Instructions to follow:
Your response must explicitly include the following Arabic spellings at least once each:
- ستة
- مائة
- ست
- مئة
- ستمئة
- ستمائة
Example JSON Format:
{
"key": 4768,
"prompt": "اكتب قصة قصيرة عن الرقم 600، على أن يكتب الرقم في القصة بالكلمات وبكل الصيغ المفقطة الممكنة له على الأقل مرة (ستة مائة - ست مئة - ستمئة - ستمائة).",
"instruction_id_list": [
"keywords:frequency",
"keywords:frequency",
"keywords:frequency",
"keywords:frequency",
"keywords:frequency",
"keywords:frequency"
],
"kwargs": [
{"relation": "at least", "keyword": "ستة", "frequency": 1},
{"relation": "at least", "keyword": "مائة", "frequency": 1},
{"relation": "at least", "keyword": "ست", "frequency": 1},
{"relation": "at least", "keyword": "مئة", "frequency": 1},
{"relation": "at least", "keyword": "ستمئة", "frequency": 1},
{"relation": "at least", "keyword": "ستمائة", "frequency": 1}
],
"lang": ["ar"]
}
Evaluation Methodology & Metrics
To evaluate the models, we adopted a comprehensive methodology combining both explicit and implicit evaluation techniques. Explicit evaluation involved using automated scripts to assess whether instructions were strictly followed, focusing on elements such as correct formatting and specific word usage. Implicit evaluation addressed more nuanced linguistic expectations, such as maintaining the intended response language and avoiding repetitive patterns.
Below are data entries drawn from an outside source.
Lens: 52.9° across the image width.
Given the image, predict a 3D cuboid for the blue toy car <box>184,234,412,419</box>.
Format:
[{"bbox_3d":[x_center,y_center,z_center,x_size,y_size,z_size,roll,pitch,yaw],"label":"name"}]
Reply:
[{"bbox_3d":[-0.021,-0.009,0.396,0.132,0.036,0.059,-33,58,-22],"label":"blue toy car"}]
Additionally, we utilized scoring metrics introduced by Google in the IFEval framework, applying these metrics at both prompt-level and instruction-level granularity. These metrics were measured using strict criteria accuracy, which requires adherence to the provided instructions. The prompt-level score is notably harder, reflecting the user's viewpoint by asking, "Did I get everything I requested?" If a prompt included multiple requirements, failing to meet any single requirement would mean the user's request was not fully satisfied. In contrast, the instruction-level score is more lenient, allowing us to evaluate partial compliance.
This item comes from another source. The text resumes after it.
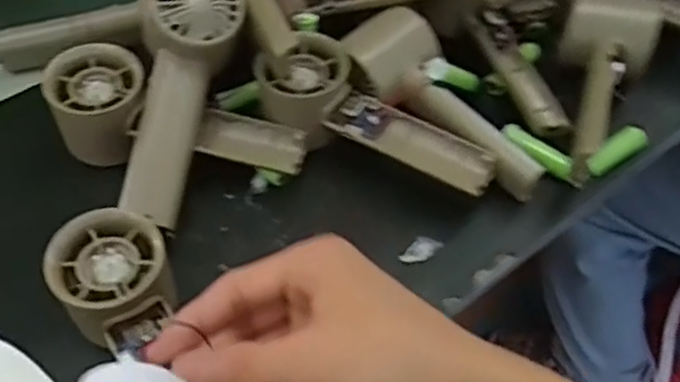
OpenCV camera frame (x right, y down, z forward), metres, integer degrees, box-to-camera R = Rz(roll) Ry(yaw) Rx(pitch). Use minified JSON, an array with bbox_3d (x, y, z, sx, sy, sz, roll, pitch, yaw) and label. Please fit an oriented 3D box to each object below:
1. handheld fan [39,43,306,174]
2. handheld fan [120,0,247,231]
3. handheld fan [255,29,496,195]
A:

In our analysis, we will emphasize the prompt-level strict accuracy as it provides the most rigorous assessment of a model's instruction-following capabilities.
Results & Analysis
We evaluated a broad range of LLMs on both the English IFEval benchmark and our newly introduced Arabic IFEval. This encompassed closed-source models (such as OpenAI's GPT series and Anthropic's Claude models) and open-source alternatives (including the Jais series, Meta’s LLaMA-2 variants, and various open bilingual models). Below, we present a summary of results for a representative subset of these models, comparing their prompt-level accuracy on both English and Arabic IFEval. Accuracy is reported using both strict and loose criteria, with values expressed as the percentage of prompts successfully completed.
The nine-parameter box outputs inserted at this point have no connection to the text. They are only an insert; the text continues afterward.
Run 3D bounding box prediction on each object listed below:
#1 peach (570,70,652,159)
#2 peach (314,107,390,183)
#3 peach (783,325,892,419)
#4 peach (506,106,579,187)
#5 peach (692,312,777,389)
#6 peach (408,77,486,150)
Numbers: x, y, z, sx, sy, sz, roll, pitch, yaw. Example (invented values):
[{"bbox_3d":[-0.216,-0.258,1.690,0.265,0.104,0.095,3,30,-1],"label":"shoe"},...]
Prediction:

Instruction Following Leaderboard Sample
Table 5. Sample Scores from Instruction Following Benchmark
Rank | Model Name | Arabic Prompt-lvl (%) | English Prompt-lvl (%) |
---|---|---|---|
1 | claude-3.5-sonnet | 72.5 | 84.7 |
2 | gpt-4o-2024-08-06 | 70.8 | 79.4 |
3 | gpt-4o-mini-2024-07-18 | 68.1 | 76.9 |
4 | claude-3.5-haiku | 67.1 | 78.2 |
5 | Qwen/Qwen2.5-72B-Instruct | 67.3 | 83.5 |
6 | Qwen/Qwen2.5-32B-Instruct | 60.4 | 77.6 |
7 | google/gemma-2-27b-it | 59.4 | 76.1 |
8 | CohereForAI/aya-expanse-32b | 56.7 | 65.1 |
9 | CohereForAI/c4ai-command-r7b-12-2024 | 56.4 | 74.9 |
10 | meta-llama/Llama-3.3-70B-Instruct | 58.2 | 88.2 |
Upcoming Work
As part of our work we will be adding and updating more leaderboards to the Arabic-Leaderboards Space as our internal work progresses. In upcoming releases, we expect to publish a leaderboard for visual question-answering across multiple tasks, powered by camel-bench and kitab from our collaborators at MBZUAI.